* _WHAT IS NEEDED_
An exact transcription of each entry below is required, without any pictures.

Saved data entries
* * * *
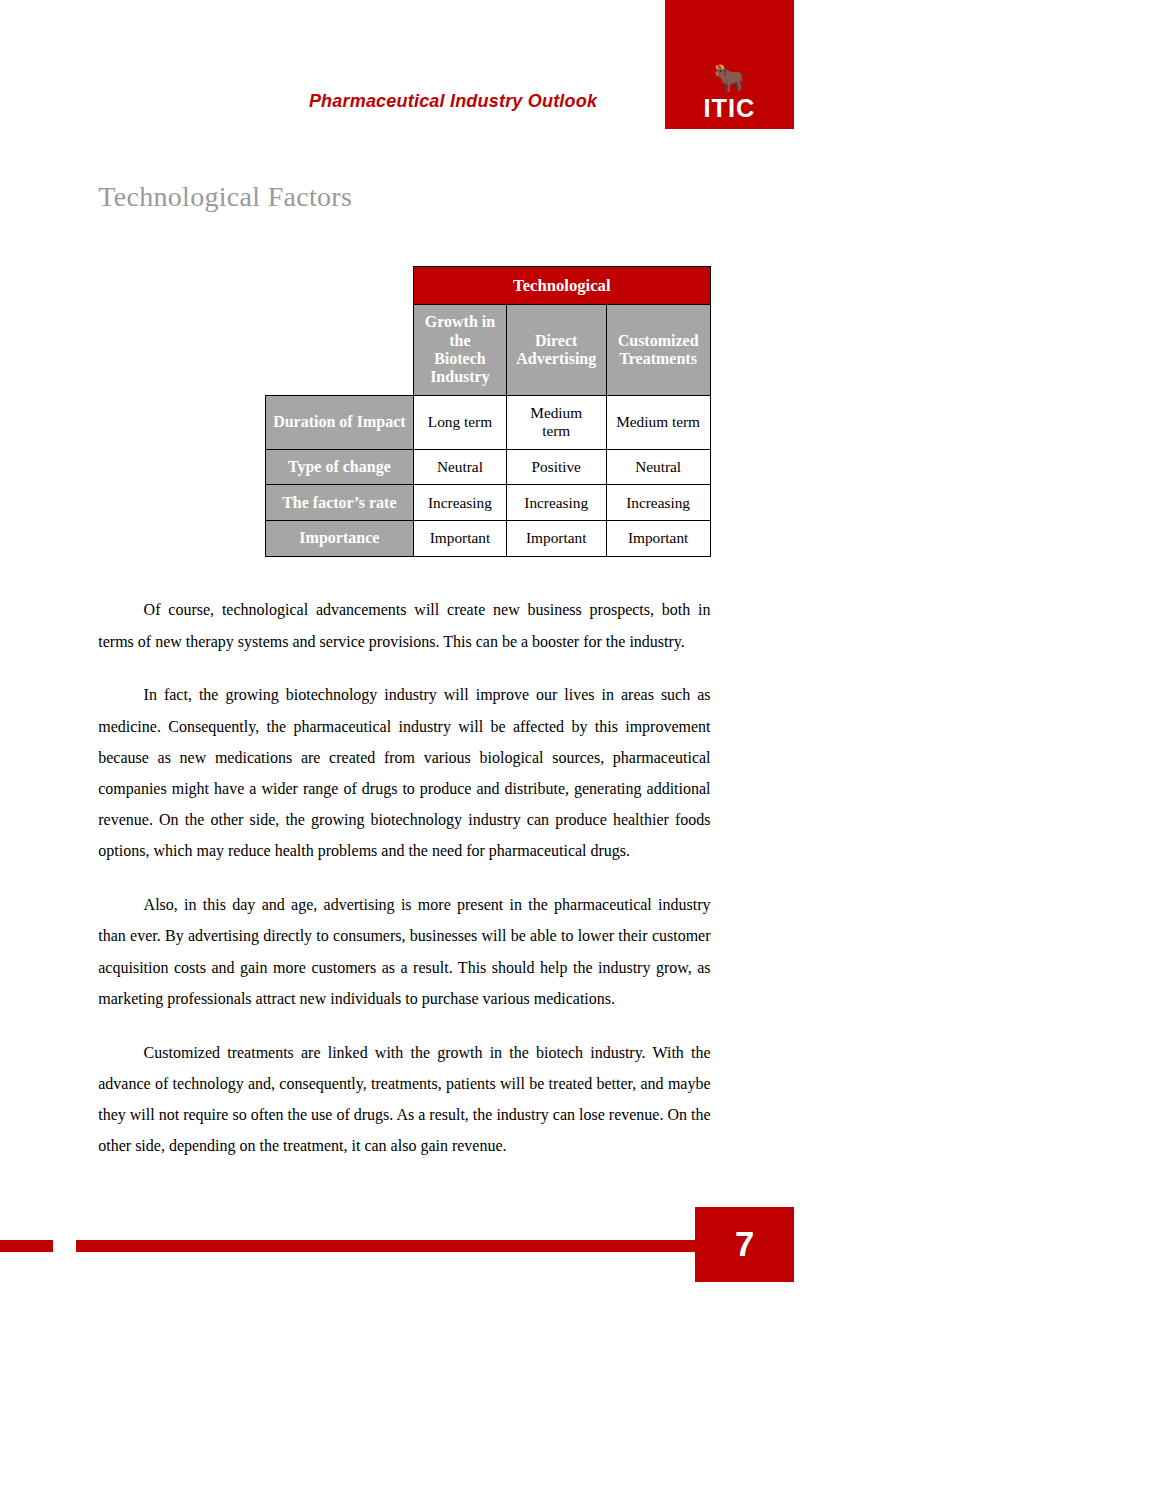Pharmaceutical Industry Outlook
🐂
ITIC
Technological Factors
| | Technological |
| | Growth in the Biotech Industry | Direct Advertising | Customized Treatments |
| Duration of Impact | Long term | Medium term | Medium term |
| Type of change | Neutral | Positive | Neutral |
| The factor’s rate | Increasing | Increasing | Increasing |
| Importance | Important | Important | Important |
Of course, technological advancements will create new business prospects, both in terms of new therapy systems and service provisions. This can be a booster for the industry.
In fact, the growing biotechnology industry will improve our lives in areas such as medicine. Consequently, the pharmaceutical industry will be affected by this improvement because as new medications are created from various biological sources, pharmaceutical companies might have a wider range of drugs to produce and distribute, generating additional revenue. On the other side, the growing biotechnology industry can produce healthier foods options, which may reduce health problems and the need for pharmaceutical drugs.
Also, in this day and age, advertising is more present in the pharmaceutical industry than ever. By advertising directly to consumers, businesses will be able to lower their customer acquisition costs and gain more customers as a result. This should help the industry grow, as marketing professionals attract new individuals to purchase various medications.
Customized treatments are linked with the growth in the biotech industry. With the advance of technology and, consequently, treatments, patients will be treated better, and maybe they will not require so often the use of drugs. As a result, the industry can lose revenue. On the other side, depending on the treatment, it can also gain revenue.
7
* * * *
* _RESPONSE BOX_
Pharmaceutical Industry Outlook
🐂
ITIC
Technological Factors
| | Technological |
| | Growth in the Biotech Industry | Direct Advertising | Customized Treatments |
| Duration of Impact | Long term | Medium term | Medium term |
| Type of change | Neutral | Positive | Neutral |
| The factor’s rate | Increasing | Increasing | Increasing |
| Importance | Important | Important | Important |
Of course, technological advancements will create new business prospects, both in terms of new therapy systems and service provisions. This can be a booster for the industry.
In fact, the growing biotechnology industry will improve our lives in areas such as medicine. Consequently, the pharmaceutical industry will be affected by this improvement because as new medications are created from various biological sources, pharmaceutical companies might have a wider range of drugs to produce and distribute, generating additional revenue. On the other side, the growing biotechnology industry can produce healthier foods options, which may reduce health problems and the need for pharmaceutical drugs.
Also, in this day and age, advertising is more present in the pharmaceutical industry than ever. By advertising directly to consumers, businesses will be able to lower their customer acquisition costs and gain more customers as a result. This should help the industry grow, as marketing professionals attract new individuals to purchase various medications.
Customized treatments are linked with the growth in the biotech industry. With the advance of technology and, consequently, treatments, patients will be treated better, and maybe they will not require so often the use of drugs. As a result, the industry can lose revenue. On the other side, depending on the treatment, it can also gain revenue.
7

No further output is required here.